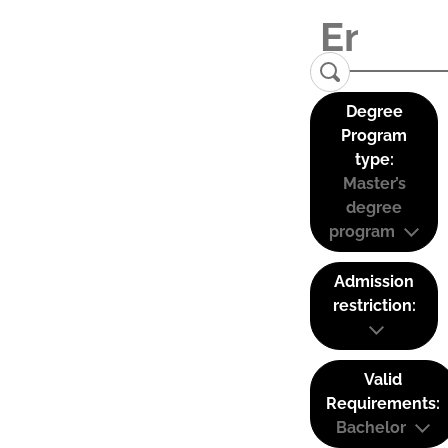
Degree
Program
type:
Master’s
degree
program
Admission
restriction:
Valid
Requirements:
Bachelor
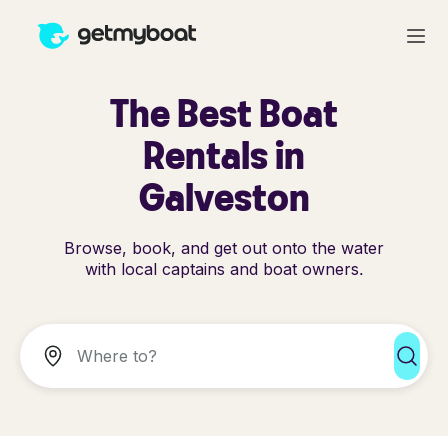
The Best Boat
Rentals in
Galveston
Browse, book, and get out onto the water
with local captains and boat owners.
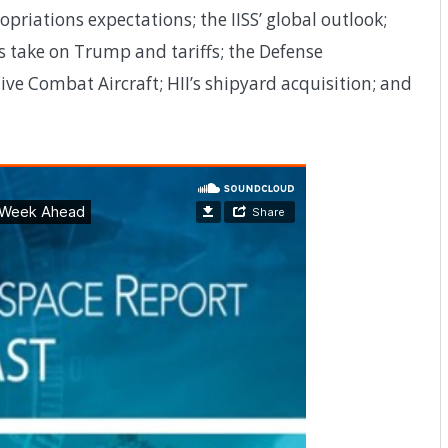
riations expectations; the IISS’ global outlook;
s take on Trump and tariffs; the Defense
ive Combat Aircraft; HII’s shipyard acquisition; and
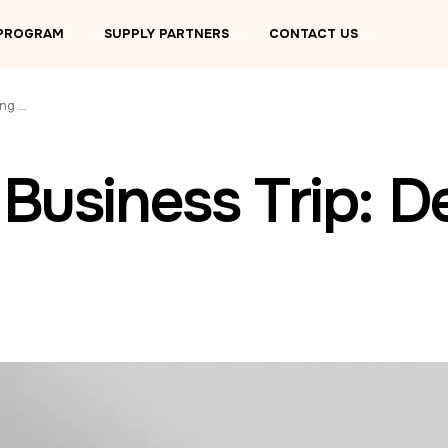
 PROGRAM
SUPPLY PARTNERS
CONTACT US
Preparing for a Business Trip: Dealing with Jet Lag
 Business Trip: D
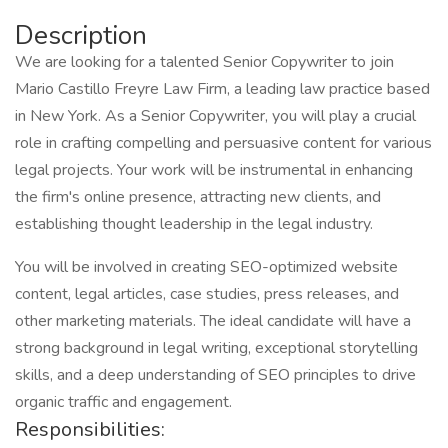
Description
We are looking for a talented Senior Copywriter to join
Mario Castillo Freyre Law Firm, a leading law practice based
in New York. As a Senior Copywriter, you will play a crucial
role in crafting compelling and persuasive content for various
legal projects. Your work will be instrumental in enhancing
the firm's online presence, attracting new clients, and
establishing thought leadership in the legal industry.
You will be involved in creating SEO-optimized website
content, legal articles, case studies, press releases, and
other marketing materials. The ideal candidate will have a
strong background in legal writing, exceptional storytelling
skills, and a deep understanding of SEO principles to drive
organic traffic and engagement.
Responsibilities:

######

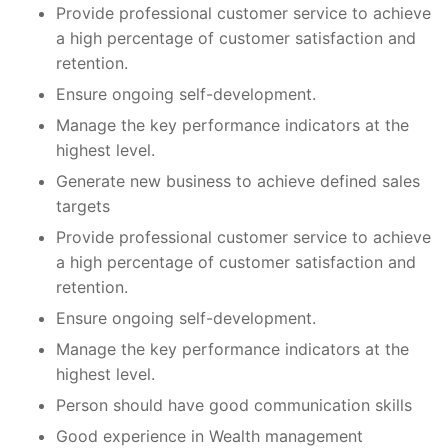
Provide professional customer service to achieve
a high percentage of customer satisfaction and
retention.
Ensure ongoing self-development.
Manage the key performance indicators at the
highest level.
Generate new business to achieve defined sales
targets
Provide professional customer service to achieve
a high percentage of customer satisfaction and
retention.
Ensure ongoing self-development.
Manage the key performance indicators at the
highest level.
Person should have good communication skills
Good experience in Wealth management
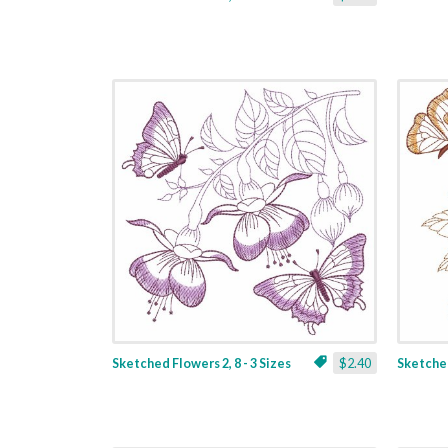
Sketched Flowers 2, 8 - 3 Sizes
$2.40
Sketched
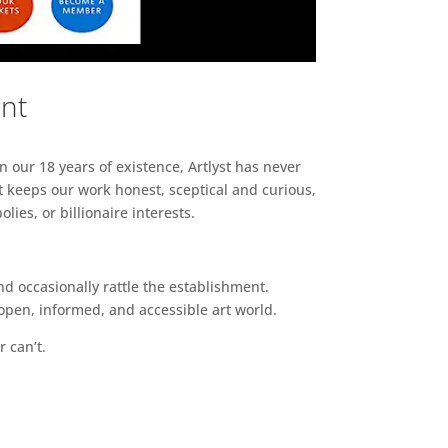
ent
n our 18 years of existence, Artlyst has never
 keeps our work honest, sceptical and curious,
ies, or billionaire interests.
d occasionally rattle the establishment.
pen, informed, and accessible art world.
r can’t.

######

= Aim of the task =
Within the listing above, print exactly the stretch beginning at the line that contains "Browse, book, and get out onto the water" and finishing at the line that contains "legal projects. Your", ends kept, pictures left out, and nothing more.

= Response area =
Browse, book, and get out onto the water
with local captains and boat owners.
riations expectations; the IISS’ global outlook;
s take on Trump and tariffs; the Defense
ive Combat Aircraft; HII’s shipyard acquisition; and
 PROGRAM
SUPPLY PARTNERS
CONTACT US
Preparing for a Business Trip: Dealing with Jet Lag
 Business Trip: D
Description
We are looking for a talented Senior Copywriter to join
Mario Castillo Freyre Law Firm, a leading law practice based
in New York. As a Senior Copywriter, you will play a crucial
role in crafting compelling and persuasive content for various
legal projects. Your work will be instrumental in enhancing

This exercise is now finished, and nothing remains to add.